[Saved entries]
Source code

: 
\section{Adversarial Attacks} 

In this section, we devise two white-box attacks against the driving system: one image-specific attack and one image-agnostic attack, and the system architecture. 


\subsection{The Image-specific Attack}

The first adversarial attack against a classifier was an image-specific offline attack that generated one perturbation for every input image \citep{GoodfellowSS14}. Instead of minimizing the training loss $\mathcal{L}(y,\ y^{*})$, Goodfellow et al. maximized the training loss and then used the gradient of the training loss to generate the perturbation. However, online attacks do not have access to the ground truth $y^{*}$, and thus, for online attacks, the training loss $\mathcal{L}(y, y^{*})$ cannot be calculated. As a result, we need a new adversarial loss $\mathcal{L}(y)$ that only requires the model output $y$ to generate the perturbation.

--

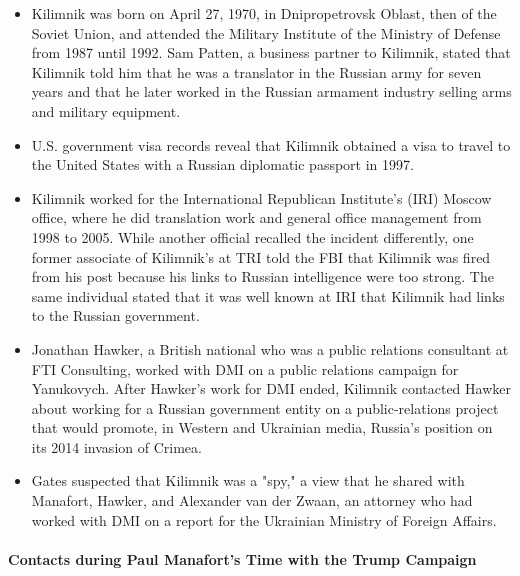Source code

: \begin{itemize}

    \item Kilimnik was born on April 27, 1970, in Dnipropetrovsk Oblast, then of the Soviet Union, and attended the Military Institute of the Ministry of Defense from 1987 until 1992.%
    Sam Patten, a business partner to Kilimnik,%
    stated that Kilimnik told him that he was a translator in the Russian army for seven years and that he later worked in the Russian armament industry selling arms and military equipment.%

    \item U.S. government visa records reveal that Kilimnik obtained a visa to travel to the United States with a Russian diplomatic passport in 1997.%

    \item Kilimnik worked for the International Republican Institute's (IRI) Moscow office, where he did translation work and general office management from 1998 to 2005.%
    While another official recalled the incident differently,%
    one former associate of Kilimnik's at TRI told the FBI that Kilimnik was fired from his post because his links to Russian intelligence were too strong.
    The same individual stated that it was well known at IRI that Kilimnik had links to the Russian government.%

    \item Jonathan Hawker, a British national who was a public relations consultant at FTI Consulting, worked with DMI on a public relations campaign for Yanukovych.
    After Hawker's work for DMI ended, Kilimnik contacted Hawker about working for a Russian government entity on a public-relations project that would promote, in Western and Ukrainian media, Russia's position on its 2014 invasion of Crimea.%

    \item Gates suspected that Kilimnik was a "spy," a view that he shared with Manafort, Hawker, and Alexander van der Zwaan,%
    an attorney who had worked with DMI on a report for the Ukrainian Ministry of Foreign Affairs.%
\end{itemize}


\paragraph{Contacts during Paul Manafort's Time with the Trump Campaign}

--

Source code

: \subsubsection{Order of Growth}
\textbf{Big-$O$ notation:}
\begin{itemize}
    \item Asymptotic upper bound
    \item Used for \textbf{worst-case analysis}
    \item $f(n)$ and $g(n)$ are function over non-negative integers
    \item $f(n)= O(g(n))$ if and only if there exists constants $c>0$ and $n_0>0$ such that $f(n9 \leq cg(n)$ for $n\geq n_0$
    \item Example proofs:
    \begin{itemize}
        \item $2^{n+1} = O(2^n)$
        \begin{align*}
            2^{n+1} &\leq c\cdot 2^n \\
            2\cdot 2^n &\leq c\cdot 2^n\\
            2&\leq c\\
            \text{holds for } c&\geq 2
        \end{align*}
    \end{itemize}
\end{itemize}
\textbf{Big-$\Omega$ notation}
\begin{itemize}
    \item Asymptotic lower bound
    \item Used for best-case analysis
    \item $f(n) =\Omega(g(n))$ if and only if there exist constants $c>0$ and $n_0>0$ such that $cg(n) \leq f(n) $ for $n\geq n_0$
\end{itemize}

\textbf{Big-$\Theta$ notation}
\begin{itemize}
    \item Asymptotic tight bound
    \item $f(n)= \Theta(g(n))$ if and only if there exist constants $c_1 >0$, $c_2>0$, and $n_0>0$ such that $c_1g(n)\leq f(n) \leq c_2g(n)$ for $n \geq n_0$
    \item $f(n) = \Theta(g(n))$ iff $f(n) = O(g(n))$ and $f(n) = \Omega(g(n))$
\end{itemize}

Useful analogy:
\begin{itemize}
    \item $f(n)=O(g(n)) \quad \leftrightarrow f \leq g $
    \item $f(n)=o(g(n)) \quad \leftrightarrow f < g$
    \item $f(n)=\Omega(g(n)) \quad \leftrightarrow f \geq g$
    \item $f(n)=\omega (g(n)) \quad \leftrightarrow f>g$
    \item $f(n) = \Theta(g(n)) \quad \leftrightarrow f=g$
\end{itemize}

#### [Directions]
Copy out, exactly and alone, the lines of the entries above between the ones holding "After Hawker's work" and "during Paul Manafort's", inclusive.

#### [Response below]
    After Hawker's work for DMI ended, Kilimnik contacted Hawker about working for a Russian government entity on a public-relations project that would promote, in Western and Ukrainian media, Russia's position on its 2014 invasion of Crimea.%

    \item Gates suspected that Kilimnik was a "spy," a view that he shared with Manafort, Hawker, and Alexander van der Zwaan,%
    an attorney who had worked with DMI on a report for the Ukrainian Ministry of Foreign Affairs.%
\end{itemize}


\paragraph{Contacts during Paul Manafort's Time with the Trump Campaign}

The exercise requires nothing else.